Em nota, o Núcleo estadual do Ministério da
Saúde informou na sexta-feira que a contaminação daquela unidade foi
detectada pela Comissão de Controle de Infecção Hospitalar do hospital, e
que todas as medidas técnicas cabíveis já foram tomadas. O Ministério
da Saúde afirmou ainda que o paciente tem sido mantido sob observação.
Segundo o comunicado, estão sendo feitos exames para saber se há outros
pacientes contaminados entre os 36 internados, mas até agora nada foi
constatado.
O diretor do Sindicato dos Médicos, Júlio Noronha,
disse que infecções por VRE costumam ser graves, em especial em
pacientes já debilitados ou com imunodeficiências, como transplantados
ou doentes com diabetes severas. Ele chamou atenção para a necessidade
de se agir rápido, uma vez que o contágio por este tipo de bactéria é
muito agressivo.
— Em 2007, houve uma situação semelhante no Hospital de Bonsucesso que levou alguns pacientes à morte — observou Noronha.
Emergência superlotada
O
diretor do sindicato lembrou ainda que os contêineres só têm capacidade
para cerca de 30 pessoas, mas há uma superlotação das unidades, que já
chegou a ter mais de 70 pessoas internadas.
O Hospital Geral de
Bonsucesso informou na sexta-feira que há ainda 36 pacientes internados
na Unidade de Suporte de Emergência. Uma análise feita pela divisão de
engenharia da unidade concluiu que o sistema de renovação de ar dentro
da emergência não estava funcionando bem. No setor feminino, só estariam
ocorrendo quatro trocas de ar, sendo duas delas com ar externo, e, no
masculino, três trocas, sendo uma e meia externa. O recomendável seriam
seis trocas, incluindo duas com ar externo.
A Comissão de Controle
de Infecção Hospitalar da unidade pediu que o problema fosse corrigido
para evitar riscos para os pacientes. O Cremerj também enviou ofício à
direção do hospital exigindo providências, no dia 10 deste mês.
No
início de 2011, a Controladoria Geral da União apontou irregularidades,
inclusive sobrepreço, nas obras da emergência. A reforma era feita pela
empresa Globotec.
A história se repete
Esta
não é a primeira vez que pacientes do Hospital Federal de Bonsucesso,
antigo HGB, são contaminados pela superbactéria enterococo resistente ao
antibiótico vancomicina (VRE). Há exatos cinco anos, 16 pessoas
morreram em decorrência de complicações causadas por essa bactéria.
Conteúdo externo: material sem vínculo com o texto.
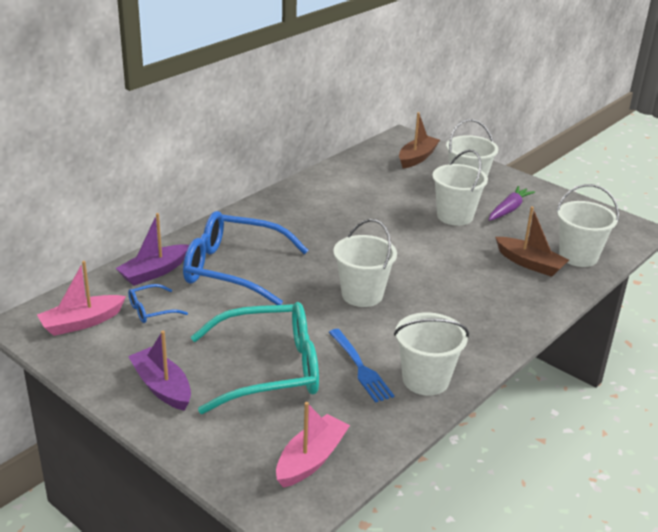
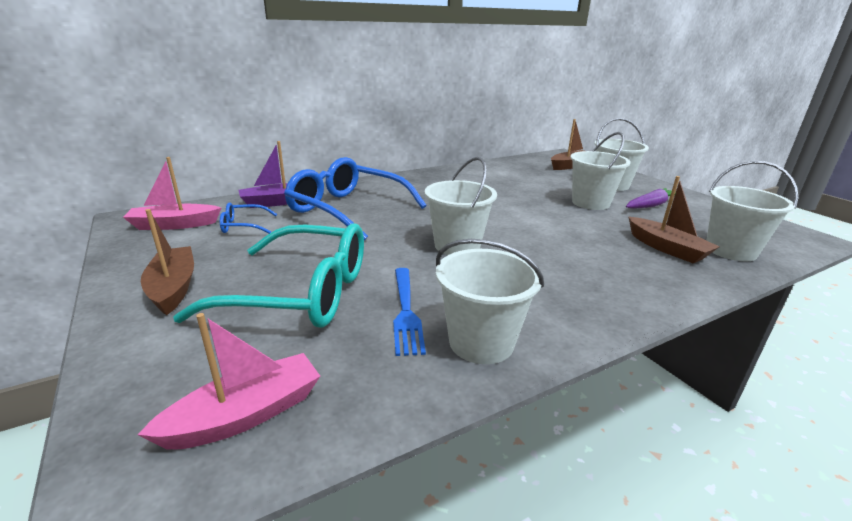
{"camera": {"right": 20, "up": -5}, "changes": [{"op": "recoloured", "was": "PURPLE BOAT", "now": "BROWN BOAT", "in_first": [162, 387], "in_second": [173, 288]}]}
Outros 33 também foram contaminados, mas receberam alta após o
tratamento.
Os casos no antigo HGB foram identificados em outubro
de 2007, na emergência do hospital, que acabou fechada dias depois. A
contaminação foi descoberta quatro meses após o Conselho Regional de
Medicina (Cremerj) denunciar a superlotação da unidade. Dos 16 doentes
com infecção confirmada, cinco estariam no Centro de Terapia Intensiva
(CTI) e os outros 11, divididos em unidades de isolamento dentro do
hospital, principalmente no segundo andar do prédio. As mortes começaram
a ocorrer entre outubro e novembro naquele ano.
Também em 2007,
outros casos de contaminação da superbactéria foram detectados no
Hospital Souza Aguiar, onde quatro pacientes foram vítimas da bactéria,
mas somente um desenvolveu a doença.